Data to examine =>

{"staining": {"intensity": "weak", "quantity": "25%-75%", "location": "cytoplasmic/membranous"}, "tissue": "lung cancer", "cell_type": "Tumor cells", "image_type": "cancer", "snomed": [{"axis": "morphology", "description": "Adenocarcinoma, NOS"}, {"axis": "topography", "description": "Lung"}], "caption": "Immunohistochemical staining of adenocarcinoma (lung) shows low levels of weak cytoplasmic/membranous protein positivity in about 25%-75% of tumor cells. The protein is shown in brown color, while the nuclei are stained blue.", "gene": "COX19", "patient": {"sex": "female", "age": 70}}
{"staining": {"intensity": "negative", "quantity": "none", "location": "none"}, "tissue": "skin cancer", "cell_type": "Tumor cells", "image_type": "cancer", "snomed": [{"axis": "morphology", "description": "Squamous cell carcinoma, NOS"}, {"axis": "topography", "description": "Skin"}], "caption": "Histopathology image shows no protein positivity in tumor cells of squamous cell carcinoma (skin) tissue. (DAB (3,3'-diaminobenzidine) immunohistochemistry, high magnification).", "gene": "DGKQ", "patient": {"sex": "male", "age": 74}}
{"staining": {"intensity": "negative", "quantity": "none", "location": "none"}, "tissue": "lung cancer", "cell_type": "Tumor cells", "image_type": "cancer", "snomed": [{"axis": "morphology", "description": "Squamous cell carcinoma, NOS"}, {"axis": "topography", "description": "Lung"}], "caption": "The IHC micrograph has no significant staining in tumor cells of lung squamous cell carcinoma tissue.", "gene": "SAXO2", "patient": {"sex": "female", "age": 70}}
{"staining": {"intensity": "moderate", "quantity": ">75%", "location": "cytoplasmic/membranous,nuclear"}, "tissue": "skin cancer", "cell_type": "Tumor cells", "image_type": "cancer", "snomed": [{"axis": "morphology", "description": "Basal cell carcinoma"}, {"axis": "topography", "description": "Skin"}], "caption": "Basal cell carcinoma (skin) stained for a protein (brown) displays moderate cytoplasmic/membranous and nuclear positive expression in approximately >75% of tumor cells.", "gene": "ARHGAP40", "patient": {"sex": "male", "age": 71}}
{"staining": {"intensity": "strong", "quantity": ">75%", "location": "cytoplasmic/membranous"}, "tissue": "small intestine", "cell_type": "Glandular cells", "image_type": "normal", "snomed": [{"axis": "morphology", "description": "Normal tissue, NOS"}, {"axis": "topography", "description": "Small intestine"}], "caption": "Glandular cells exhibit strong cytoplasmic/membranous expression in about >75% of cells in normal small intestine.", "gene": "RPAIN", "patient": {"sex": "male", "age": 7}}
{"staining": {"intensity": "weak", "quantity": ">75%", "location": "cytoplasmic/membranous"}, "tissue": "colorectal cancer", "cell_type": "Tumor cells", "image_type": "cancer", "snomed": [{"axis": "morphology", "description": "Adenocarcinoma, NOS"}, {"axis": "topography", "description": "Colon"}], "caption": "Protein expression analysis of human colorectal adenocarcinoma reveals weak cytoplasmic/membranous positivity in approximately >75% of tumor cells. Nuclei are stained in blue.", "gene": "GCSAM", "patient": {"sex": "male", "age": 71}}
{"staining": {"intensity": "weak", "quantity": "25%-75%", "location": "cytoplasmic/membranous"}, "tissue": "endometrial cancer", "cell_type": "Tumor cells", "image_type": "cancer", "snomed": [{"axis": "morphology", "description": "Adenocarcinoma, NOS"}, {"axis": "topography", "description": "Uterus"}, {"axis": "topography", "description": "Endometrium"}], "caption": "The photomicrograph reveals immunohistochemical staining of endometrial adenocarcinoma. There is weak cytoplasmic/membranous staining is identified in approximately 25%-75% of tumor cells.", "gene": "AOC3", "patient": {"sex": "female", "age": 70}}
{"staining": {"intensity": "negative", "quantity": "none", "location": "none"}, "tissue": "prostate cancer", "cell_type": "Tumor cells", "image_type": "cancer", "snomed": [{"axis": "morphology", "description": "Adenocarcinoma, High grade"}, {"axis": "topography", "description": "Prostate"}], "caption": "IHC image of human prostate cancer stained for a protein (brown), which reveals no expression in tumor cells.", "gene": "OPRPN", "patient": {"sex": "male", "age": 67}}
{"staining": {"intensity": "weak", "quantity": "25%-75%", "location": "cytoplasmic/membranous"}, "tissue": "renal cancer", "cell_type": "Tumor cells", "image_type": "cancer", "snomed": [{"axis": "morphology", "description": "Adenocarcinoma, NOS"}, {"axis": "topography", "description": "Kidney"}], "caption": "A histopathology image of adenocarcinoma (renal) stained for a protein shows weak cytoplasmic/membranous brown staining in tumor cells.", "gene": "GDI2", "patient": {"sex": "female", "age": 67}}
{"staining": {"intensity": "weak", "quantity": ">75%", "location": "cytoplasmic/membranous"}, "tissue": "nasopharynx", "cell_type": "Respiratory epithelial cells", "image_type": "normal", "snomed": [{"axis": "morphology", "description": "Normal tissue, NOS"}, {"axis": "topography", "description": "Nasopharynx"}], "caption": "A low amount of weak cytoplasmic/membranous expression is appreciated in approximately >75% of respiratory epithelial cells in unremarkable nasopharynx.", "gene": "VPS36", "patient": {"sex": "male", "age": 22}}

Task details => Among the records above, only the lines between the line holding "image shows no" and the line holding "IHC micrograph has", inclusive, are to be output, exactly as written.

Exercise solution =>
{"staining": {"intensity": "negative", "quantity": "none", "location": "none"}, "tissue": "skin cancer", "cell_type": "Tumor cells", "image_type": "cancer", "snomed": [{"axis": "morphology", "description": "Squamous cell carcinoma, NOS"}, {"axis": "topography", "description": "Skin"}], "caption": "Histopathology image shows no protein positivity in tumor cells of squamous cell carcinoma (skin) tissue. (DAB (3,3'-diaminobenzidine) immunohistochemistry, high magnification).", "gene": "DGKQ", "patient": {"sex": "male", "age": 74}}
{"staining": {"intensity": "negative", "quantity": "none", "location": "none"}, "tissue": "lung cancer", "cell_type": "Tumor cells", "image_type": "cancer", "snomed": [{"axis": "morphology", "description": "Squamous cell carcinoma, NOS"}, {"axis": "topography", "description": "Lung"}], "caption": "The IHC micrograph has no significant staining in tumor cells of lung squamous cell carcinoma tissue.", "gene": "SAXO2", "patient": {"sex": "female", "age": 70}}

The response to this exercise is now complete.